Passage fourni
┏━━

JS : Tim raconte cette histoire à travers sa vision. Je crois que Dumbo est un personnage qui le touche particulièrement, que ce soit par son design ou son histoire. C’est plus cela qui importe pour lui que d’appliquer son art à l’univers du cirque.
En tant que producteurs, Eva Green exécutant ses propres numéros de trapéziste, cela ne vous a pas fait peur ?
KF : Elle s’est entraînée très tôt, à la fois physiquement et techniquement. Et tout a été fait avec une sécurité maximale. Mais cela donne de la réalité au film et c’était aussi le désir d’Eva. Quand vous faites un film, vous n’obtenez pas toujours ce sentiment de réalité de façon naturelle à moins d’avoir des acteurs qui s’impliquent et c’est ce qu’Eva voulait et elle l’a vraiment très bien fait.

┗━━

Demande 1
Dans l'entretien sur Dumbo, quelle actrice exécutait elle-même ses numéros de trapéziste ?
Demande 2
Poursuivez l'entretien sur Dumbo après sa dernière réplique.
Le matériel placé ensuite est indépendant du passage.

Matériel fourni

┏━━

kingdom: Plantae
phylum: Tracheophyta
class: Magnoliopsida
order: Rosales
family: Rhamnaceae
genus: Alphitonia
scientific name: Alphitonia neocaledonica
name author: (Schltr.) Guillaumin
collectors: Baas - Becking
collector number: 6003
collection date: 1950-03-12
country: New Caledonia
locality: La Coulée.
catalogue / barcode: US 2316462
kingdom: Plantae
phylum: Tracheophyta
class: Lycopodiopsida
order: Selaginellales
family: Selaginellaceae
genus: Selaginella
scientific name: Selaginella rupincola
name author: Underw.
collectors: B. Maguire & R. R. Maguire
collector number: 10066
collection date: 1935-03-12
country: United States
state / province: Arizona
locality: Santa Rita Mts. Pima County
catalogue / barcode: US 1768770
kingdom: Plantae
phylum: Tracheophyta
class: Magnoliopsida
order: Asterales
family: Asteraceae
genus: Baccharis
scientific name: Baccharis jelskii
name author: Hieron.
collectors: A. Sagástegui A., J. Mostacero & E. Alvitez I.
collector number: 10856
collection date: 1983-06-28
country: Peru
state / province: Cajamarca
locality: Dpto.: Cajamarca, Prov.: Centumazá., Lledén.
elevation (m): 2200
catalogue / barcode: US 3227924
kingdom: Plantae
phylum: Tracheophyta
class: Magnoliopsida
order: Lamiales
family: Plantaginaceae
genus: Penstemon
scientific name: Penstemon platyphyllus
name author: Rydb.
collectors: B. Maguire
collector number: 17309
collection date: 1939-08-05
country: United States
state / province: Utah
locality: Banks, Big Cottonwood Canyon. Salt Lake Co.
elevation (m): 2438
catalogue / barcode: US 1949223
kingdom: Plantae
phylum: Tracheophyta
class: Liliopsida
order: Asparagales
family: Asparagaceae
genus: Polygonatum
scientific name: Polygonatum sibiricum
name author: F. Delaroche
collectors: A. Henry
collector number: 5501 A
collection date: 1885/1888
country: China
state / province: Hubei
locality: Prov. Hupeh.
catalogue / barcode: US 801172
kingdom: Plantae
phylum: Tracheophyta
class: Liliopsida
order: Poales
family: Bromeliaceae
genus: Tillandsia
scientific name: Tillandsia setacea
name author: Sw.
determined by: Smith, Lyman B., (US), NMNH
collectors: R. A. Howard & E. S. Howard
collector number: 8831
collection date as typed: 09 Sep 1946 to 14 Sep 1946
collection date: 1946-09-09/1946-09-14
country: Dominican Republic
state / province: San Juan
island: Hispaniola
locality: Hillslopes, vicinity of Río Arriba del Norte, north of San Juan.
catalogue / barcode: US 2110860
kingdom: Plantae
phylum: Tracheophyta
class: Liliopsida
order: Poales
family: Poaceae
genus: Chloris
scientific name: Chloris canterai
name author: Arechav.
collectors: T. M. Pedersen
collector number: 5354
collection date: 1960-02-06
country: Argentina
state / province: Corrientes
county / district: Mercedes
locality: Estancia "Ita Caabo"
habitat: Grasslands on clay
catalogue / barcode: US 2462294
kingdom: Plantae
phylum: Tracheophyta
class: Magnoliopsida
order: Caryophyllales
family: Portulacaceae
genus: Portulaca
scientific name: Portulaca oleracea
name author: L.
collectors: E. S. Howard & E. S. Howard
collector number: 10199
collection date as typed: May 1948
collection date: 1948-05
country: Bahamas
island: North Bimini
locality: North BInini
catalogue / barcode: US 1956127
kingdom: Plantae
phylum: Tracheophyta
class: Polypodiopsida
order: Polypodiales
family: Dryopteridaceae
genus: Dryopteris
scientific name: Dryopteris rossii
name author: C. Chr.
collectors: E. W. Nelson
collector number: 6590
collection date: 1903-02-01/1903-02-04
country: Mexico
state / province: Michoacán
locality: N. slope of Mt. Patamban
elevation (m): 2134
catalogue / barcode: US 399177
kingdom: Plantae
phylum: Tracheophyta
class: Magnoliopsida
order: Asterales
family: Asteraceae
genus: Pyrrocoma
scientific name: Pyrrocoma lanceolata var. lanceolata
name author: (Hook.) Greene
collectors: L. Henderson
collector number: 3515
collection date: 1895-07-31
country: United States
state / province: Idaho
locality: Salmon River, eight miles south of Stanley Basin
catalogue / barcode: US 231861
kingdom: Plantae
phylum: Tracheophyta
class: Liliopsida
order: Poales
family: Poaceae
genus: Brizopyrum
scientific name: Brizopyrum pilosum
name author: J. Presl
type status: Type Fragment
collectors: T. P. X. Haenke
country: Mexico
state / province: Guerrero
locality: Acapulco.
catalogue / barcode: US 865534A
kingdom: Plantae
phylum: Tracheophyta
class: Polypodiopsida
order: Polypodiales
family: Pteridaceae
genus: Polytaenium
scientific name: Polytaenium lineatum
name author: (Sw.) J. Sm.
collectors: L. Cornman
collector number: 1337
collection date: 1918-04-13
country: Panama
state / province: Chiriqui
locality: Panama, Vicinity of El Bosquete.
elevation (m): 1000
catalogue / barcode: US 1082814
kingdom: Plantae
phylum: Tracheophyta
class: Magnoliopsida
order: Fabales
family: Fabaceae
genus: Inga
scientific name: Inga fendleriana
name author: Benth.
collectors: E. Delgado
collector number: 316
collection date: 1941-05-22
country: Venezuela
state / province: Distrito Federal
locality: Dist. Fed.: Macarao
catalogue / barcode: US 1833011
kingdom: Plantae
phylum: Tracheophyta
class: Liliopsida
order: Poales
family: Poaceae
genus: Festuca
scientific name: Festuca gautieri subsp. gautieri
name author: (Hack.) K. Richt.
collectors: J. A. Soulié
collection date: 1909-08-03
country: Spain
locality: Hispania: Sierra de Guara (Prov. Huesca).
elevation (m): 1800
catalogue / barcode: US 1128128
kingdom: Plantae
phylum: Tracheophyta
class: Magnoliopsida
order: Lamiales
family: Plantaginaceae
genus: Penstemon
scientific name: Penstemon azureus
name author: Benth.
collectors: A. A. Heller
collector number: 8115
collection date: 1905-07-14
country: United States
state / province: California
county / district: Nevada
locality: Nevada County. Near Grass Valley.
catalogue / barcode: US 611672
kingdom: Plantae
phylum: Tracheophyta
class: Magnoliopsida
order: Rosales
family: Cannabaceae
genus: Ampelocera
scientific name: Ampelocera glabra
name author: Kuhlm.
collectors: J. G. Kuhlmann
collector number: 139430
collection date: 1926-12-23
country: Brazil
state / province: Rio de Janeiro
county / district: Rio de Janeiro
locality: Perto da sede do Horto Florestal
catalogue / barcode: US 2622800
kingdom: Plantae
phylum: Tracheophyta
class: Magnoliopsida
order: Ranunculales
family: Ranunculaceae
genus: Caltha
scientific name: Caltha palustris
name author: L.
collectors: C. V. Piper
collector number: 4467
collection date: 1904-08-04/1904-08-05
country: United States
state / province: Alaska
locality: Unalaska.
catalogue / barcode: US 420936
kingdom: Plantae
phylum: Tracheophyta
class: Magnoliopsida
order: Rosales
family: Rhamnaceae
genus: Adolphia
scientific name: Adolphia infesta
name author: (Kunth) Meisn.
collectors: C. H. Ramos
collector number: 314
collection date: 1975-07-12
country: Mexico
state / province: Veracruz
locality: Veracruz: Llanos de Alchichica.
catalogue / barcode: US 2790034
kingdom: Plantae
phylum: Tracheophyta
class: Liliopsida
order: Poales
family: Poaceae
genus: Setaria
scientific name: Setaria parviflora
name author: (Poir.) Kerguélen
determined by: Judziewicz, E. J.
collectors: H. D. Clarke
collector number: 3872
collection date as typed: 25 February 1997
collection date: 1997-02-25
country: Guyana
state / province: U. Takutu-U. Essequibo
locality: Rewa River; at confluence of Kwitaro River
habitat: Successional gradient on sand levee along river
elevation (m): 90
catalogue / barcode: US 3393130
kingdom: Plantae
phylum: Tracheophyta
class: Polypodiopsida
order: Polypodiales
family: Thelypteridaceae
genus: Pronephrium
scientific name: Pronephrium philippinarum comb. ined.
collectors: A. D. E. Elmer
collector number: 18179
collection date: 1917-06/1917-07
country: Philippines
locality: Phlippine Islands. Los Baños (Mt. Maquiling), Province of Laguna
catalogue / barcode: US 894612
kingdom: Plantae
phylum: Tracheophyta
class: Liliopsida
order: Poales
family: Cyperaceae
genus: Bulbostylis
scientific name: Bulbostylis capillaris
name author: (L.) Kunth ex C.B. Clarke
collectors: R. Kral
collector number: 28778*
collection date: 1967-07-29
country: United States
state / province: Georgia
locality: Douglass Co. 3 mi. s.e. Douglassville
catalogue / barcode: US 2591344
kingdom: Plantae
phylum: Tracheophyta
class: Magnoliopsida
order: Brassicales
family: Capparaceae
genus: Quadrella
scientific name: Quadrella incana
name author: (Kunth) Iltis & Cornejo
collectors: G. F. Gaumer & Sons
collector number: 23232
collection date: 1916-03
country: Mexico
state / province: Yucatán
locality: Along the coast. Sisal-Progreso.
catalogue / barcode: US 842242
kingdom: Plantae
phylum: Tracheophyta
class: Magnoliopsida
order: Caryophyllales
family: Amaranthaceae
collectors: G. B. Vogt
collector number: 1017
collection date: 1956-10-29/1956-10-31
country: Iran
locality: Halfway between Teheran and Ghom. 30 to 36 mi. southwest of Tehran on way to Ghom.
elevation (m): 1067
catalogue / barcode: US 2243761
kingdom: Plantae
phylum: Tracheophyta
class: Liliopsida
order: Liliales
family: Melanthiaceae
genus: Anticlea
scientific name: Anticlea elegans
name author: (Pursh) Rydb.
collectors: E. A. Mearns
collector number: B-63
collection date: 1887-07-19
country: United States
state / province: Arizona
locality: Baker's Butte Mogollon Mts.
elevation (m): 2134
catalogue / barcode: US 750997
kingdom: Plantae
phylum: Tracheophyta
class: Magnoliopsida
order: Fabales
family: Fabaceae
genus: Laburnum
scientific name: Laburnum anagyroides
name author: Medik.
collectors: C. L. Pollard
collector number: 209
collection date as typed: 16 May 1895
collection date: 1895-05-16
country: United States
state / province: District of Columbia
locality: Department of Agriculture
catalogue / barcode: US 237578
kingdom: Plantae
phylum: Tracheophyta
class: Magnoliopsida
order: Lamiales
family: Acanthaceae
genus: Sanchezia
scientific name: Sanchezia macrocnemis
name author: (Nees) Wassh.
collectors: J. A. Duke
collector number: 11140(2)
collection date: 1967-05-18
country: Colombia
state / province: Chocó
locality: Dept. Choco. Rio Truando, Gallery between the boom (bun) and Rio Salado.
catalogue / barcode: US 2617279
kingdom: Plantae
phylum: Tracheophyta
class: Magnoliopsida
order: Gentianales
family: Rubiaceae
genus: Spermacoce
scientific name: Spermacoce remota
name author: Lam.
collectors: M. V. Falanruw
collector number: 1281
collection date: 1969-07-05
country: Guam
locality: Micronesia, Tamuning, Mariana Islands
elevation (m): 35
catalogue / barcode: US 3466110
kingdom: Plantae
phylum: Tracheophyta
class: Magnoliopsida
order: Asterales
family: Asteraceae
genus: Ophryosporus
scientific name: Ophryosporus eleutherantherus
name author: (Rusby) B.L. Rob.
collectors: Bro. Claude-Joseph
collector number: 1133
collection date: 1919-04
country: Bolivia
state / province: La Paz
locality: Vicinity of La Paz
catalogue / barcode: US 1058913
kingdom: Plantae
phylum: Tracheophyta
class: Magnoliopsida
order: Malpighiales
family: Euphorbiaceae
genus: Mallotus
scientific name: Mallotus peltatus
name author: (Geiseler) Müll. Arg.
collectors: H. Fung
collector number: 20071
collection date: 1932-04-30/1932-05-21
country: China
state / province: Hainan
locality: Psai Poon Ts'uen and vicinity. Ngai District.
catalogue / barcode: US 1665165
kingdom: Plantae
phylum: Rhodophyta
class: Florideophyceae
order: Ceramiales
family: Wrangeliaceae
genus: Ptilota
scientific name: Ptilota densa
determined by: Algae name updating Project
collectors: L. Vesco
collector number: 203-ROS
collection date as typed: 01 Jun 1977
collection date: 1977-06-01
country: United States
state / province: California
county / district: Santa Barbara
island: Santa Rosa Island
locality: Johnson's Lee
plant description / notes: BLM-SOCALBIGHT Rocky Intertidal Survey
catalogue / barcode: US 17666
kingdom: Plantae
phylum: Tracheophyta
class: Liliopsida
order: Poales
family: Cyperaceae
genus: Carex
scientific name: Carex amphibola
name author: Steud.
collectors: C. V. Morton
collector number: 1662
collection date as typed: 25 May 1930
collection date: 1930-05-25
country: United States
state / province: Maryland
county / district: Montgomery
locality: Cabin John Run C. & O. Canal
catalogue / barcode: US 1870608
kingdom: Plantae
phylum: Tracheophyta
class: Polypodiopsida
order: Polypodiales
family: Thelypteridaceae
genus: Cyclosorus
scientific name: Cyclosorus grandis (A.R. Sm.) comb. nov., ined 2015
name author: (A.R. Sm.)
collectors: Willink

┗━━

Résultat 1
Eva Green.

Résultat 2
Pourquoi avoir choisi Colin Farrell pour le personnage de Holt Farrier [ancienne star du cirque, vétéran de la Première Guerre mondiale et père de deux enfants qui va s’occuper de Dumbo] ?
JS : Son personnage tient un rôle important et il nous fallait un acteur qui puisse ancrer l’histoire dans la réalité. Et c’est simplement un très bon comédien. Il est convaincant, il possède beaucoup de pathos et sait projeter une grande empathie. Colin a adoré l’histoire et était très enthousiaste à l’idée de travailler avec Tim et cela se ressent dans le film.
KF : Leur collaboration a été merveilleuse sur le plateau. Leur façon de se rapprocher et de travailler ensemble était belle à voir.
Le dessin animé original était classé G [tous publics] aux Etats-Unis. Ce sera aussi le cas de ce film ?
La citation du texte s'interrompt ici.